* How to complete this task *
Gather each line of the records where "curvas" appears.

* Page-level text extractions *

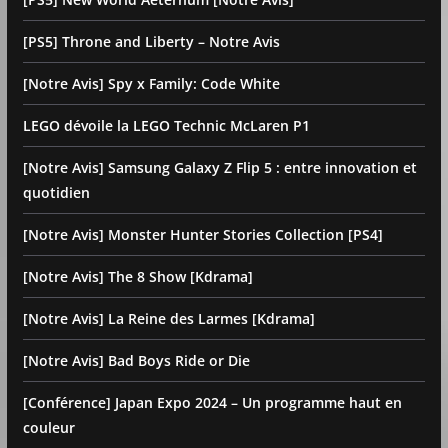
[PS5] Throne and Liberty – Notre Avis
[Notre Avis] Spy x Family: Code White
LEGO dévoile la LEGO Technic McLaren P1
[Notre Avis] Samsung Galaxy Z Flip 5 : entre innovation et
quotidien
[Notre Avis] Monster Hunter Stories Collection [PS4]
[Notre Avis] The 8 Show [Kdrama]
[Notre Avis] La Reine des Larmes [Kdrama]
[Notre Avis] Bad Boys Ride or Die
[Conférence] Japan Expo 2024 – Un programme haut en
couleur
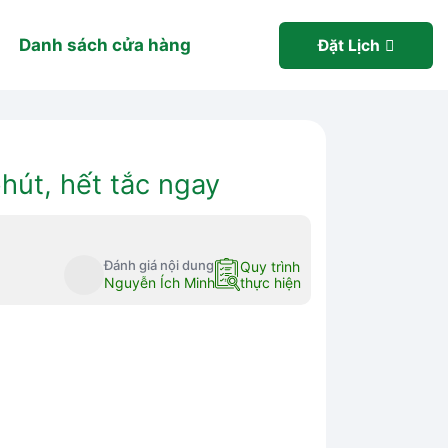
Danh sách cửa hàng
Đặt Lịch
hút, hết tắc ngay
Đánh giá nội dung
Quy trình
Nguyễn Ích Minh
thực hiện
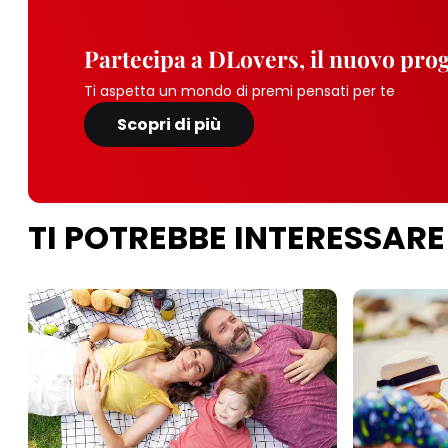
Partecipa a DLovers, il nuovo pr
Ti aspetta un mondo di premi pensati per te
Scopri di più
TI POTREBBE INTERESSARE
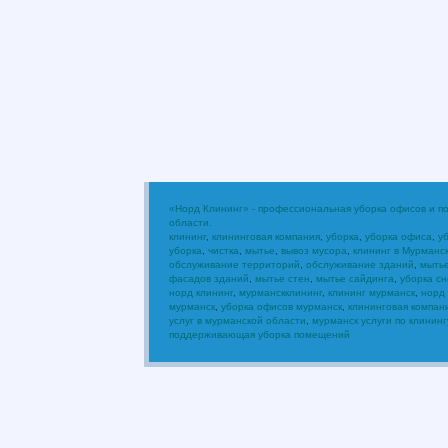
«Норд Клининг» - профессиональная уборка офисов и 
области.
клининг
,
клининговая компания
,
уборка
,
уборка офиса
,
у
уборка
,
чистка
,
мытье
,
вывоз мусора
,
клининг в Мурманс
обслуживание территорий
,
обслуживание зданий
,
мыть
фасадов зданий
,
мытье стен
,
мытье сайдинга
,
уборка сн
норд клининг
,
мурманскклининг
,
клининг мурманск
,
норд
мурманск
,
уборка офисов мурманск
,
клининговая компан
услуг в мурманской области
,
мурманск услуги по клининг
поддерживающая уборка помещений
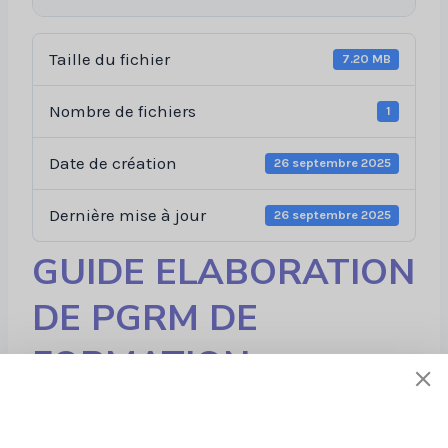
Taille du fichier
7.20 MB
Nombre de fichiers
1
Date de création
26 septembre 2025
Dernière mise à jour
26 septembre 2025
GUIDE ELABORATION
DE PGRM DE
FORMATION
CONCEPTEUR DE IFR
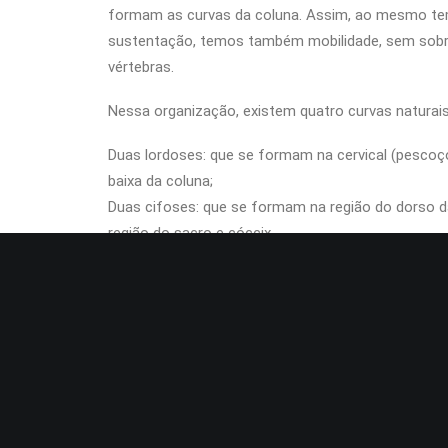
formam as curvas da coluna. Assim, ao mesmo t
sustentação, temos também mobilidade, sem sobr
vértebras.
Nessa organização, existem quatro curvas naturais 
Duas lordoses: que se formam na cervical (pescoço
baixa da coluna;
Duas cifoses: que se formam na região do dorso 
região do sacro e cóccix.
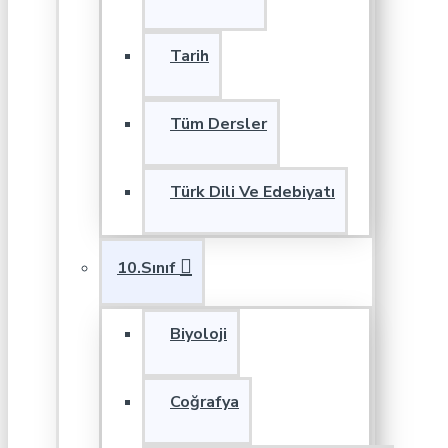
Tarih
Tüm Dersler
Türk Dili Ve Edebiyatı
10.Sınıf
Biyoloji
Coğrafya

* Output for this exercise *
formam as curvas da coluna. Assim, ao mesmo t
Nessa organização, existem quatro curvas naturais 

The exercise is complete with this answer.